Eyewitnesses: Marrakesh blast

People by the bomb-damaged Argana cafe, Marrakesh, Morocco (28 April 2011)
Image caption The blast sent people running to and fro in panic

Witnesses in Marrakesh have been describing a vast explosion in central Marrakesh which has ripped apart a cafe, killing at least 15 people.

Djemaa el-Fna square, with its snake charmers, musicians, story tellers and traders, is a prime tourist destination and a Unesco world heritage site, and the Argana is one of its most popular cafes.

The blast hit during lunchtime, when the square was packed with people eating at its makeshift food stalls and upmarket restaurants.

"There was a huge bang, and lots of smoke went up, there was debris raining down from the sky," said Briton Andy Birnie, who was on his honeymoon in Morocco.

He had just walked into the square when the explosion happened but was protected from the impact by the stalls.

"Hundreds of people were running in panic, some towards the cafe, some away from the square. The whole front of the cafe is blown away," Mr Birnie told the Associated Press.

Alexandre Carvalho, a 34 year-old tourist from Portugal, said he saw people "in a panic running towards the area with fire extinguishers".

"I believe the injured were mostly tourists, judging by what they were wearing," he said.

Hugo Somersham-Jones, a British man who owns a hotel in Marrakesh, said he was in his home nearby when he heard a noise which sounded like a bomb.

"The whole first floor of this very popular tourist cafe has been totally flattened," he told the BBC.

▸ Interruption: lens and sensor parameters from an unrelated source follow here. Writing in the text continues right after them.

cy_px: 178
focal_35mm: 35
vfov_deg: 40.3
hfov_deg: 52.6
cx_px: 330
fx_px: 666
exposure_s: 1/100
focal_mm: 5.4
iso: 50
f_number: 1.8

"We saw a number of limp, lifeless bodies being picked up by brave waiters and no doubt members of the public as well. So it's a pretty chaotic scene.

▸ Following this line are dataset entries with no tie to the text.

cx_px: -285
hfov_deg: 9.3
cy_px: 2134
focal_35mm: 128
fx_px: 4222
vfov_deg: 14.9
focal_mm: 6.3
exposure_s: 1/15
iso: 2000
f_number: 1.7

"My manager saw a lady who had lost an arm.

"On the floor surrounding the cafe out on the street - not just the immediate area outside, but maybe 50m to 75m away - there were footmarks of red blood."


Officials at first said the blast had been caused by a gas canister, which in the absence of piped gas are used on all the stalls in the square.

But they soon pointed the finger at a "criminal act", with suggestions that a suicide bomber could have been to blame.

"Some witnesses said they saw a man carrying a bag entering the cafe before the blast occurred," one woman who declined to give her name told Reuters. She said the blast had been "massive".

Meanwhile there were fears for what the incident could mean for the future of Morocco, previously seen as a relatively peaceful country.

"You can't find a more emblematic target than Djemaa el-Fna square," a French restaurant owner told Reuters.

"With this attack and amid the worrying unrest in the region, tourism will hit the doldrums for some time."